Furthermore, it is common to compress the FASTA file before indexing to save storage space. SAMtools comes with the bgzip compression tool, which compresses the file in a manner similar to gzip but with optimization suitable for genomics data. Note that JBrowse 2 only supports bgzipped files and not regular gzipped files. This means that fasta.gz files downloaded from ENA and NCBI might not be displayable without first unzipping them and re-compressing them with bgzip.

# Example of bgzipping and indexing of fasta files with SAMtools:
# faidx supports bgzipped files as input, so the code can be modified as:
# (the resulting file will be named assembly.fasta.bgz.fai)

bgzip < path/to/assembly.fasta > path/to/assembly.fasta.bgz
samtools faidx path/to/assembly.fasta.bgz

GFF files need to be indexed using tabix, which also is part of SAMtools. However, tabix requires that the GFF file has been sorted and bgzipped. This can be achieved using the grep and sort utilities that come packed with most UNIX-like systems:

# Example of GFF indexing with tabix:
# the | ("pipe") character sends the output of the previous command as
# input to the next command. The \ character is used for making long
# commands more readable by splitting them across multiple lines

(grep "^#" path/to/annotation.gff ; grep -v "^#" path/to/annotation.gff | \
sort -t"`printf '\t'`" -k1,1 -k4,4n) | \
bgzip >  path/to/annotation.sorted.gff.bgz
tabix -p gff path/to/annotation.sorted.gff.bgz

BED files also need to be indexed with tabix in a manner very similar to that of GFF files, but with a few differences. BED files do not have headers, and thus the grep step can be omitted. The sorting parameters are different as well, since the two formats store the scaffold and coordinate information in different column positions.

# Example of BED indexing with tabix:

sort -k1,1 -k2,2n annotation.bed | bgzip > annotation.sorted.bed.bgz
tabix -p bed annotation.sorted.bed.bgz

The above examples were adapted from the manual pages for faidx, bgzip, and tabix.

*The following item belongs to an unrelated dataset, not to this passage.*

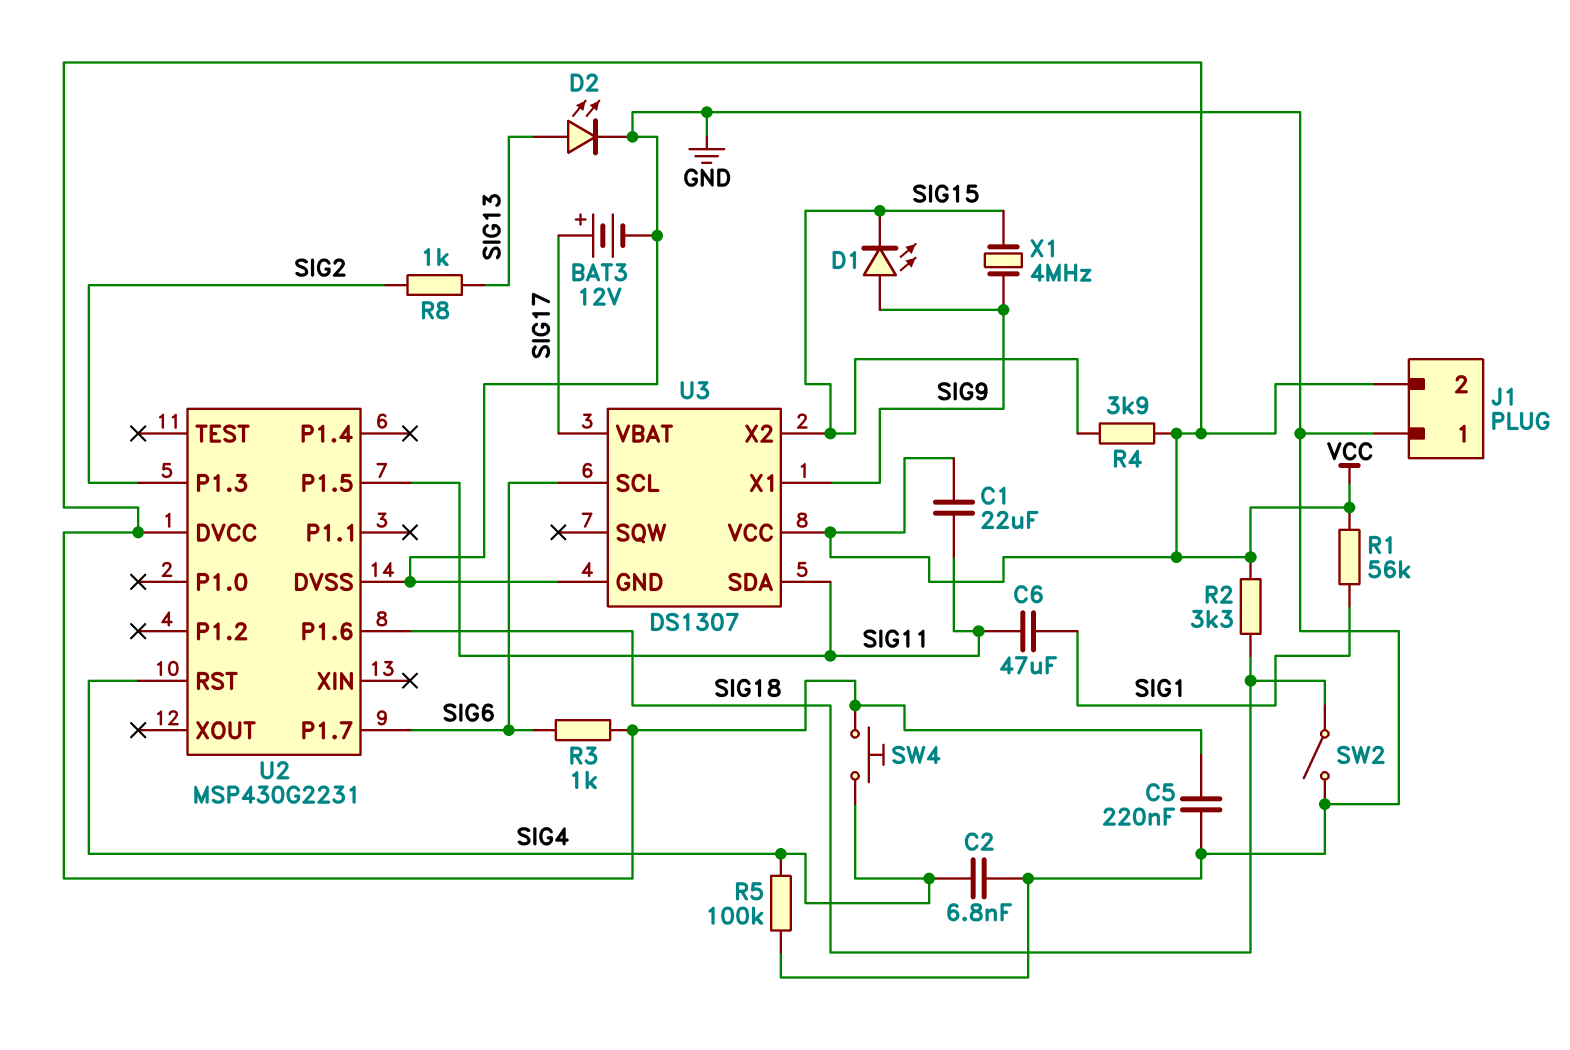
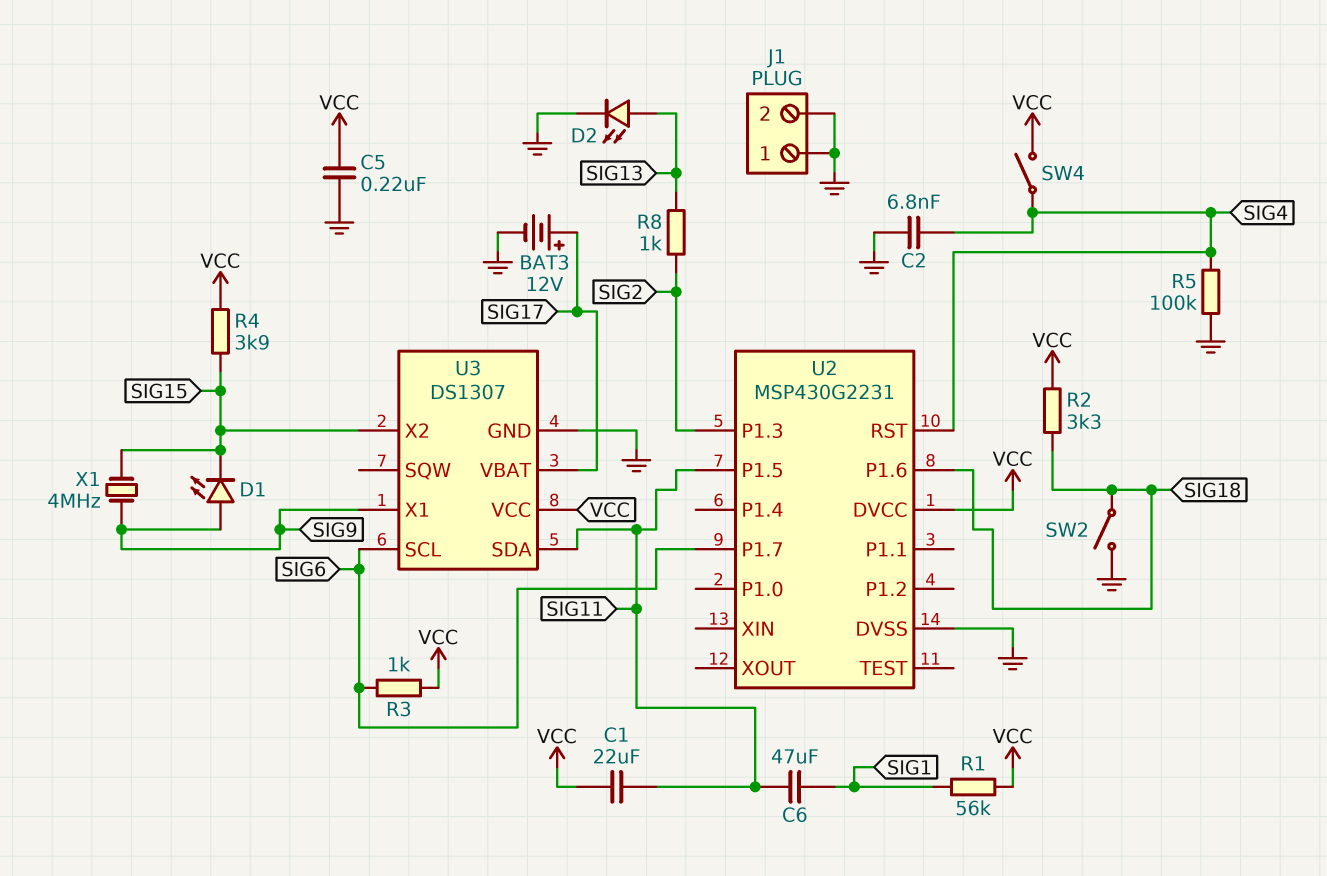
J1 pin 2: VCC -> GND
SW4: button (SIG4, VCC) -> switch (SIG4, VCC)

refNameAlias - display data tracks on an assembly when the FASTA header formatting differs

When assemblies and genomic annotations are uploaded to ENA or NCBI, some repository-specific reformatting of FASTA headers may occur. The original header will be replaced by a new version that is based on the Accession Number that the upload is given once accepted in the ENA or NCBI databases. If a data track does not use the same FASTA header as the assembly, it cannot be displayed in JBrowse 2. However, not all data tracks are or even can be uploaded to ENA or NCBI, and there are therefore many use-cases where a data track might not follow the ENA or NCBI FASTA header formatting.

To be able to display data tracks that use a different version of the formatting, a refNameAlias (“alias”) file is needed. The alias file contains links between each FASTA header in the assembly and all their known synonymous names. It is a tab separated file where the first column contains the FASTA header from the version of the assembly that will be used in JBrowse 2, and each following column, the synonyms.

Example from the Clouded Apollo refNameAlias file:

#ENA_formatted_header   #NCBI_formatted_header  #original_header
ENA|CAVLGL010000001|CAVLGL010000001.1   CAVLGL010000001.1   scaffold_1
ENA|CAVLGL010000002|CAVLGL010000002.1   CAVLGL010000002.1   scaffold_10
ENA|CAVLGL010000003|CAVLGL010000003.1   CAVLGL010000003.1   scaffold_100
ENA|CAVLGL010000004|CAVLGL010000004.1   CAVLGL010000004.1   scaffold_101

For genome assemblies that contain a low number of scaffolds (say, less than 10-20), this file can easily be generated by hand. But some scripting might be needed for cases that contain a higher number of scaffolds. During the process of adding a new dataset to the Genome Portal, the staff will generate the alias file. The file will then be publicly shared in the SciLifeLab Data Repository.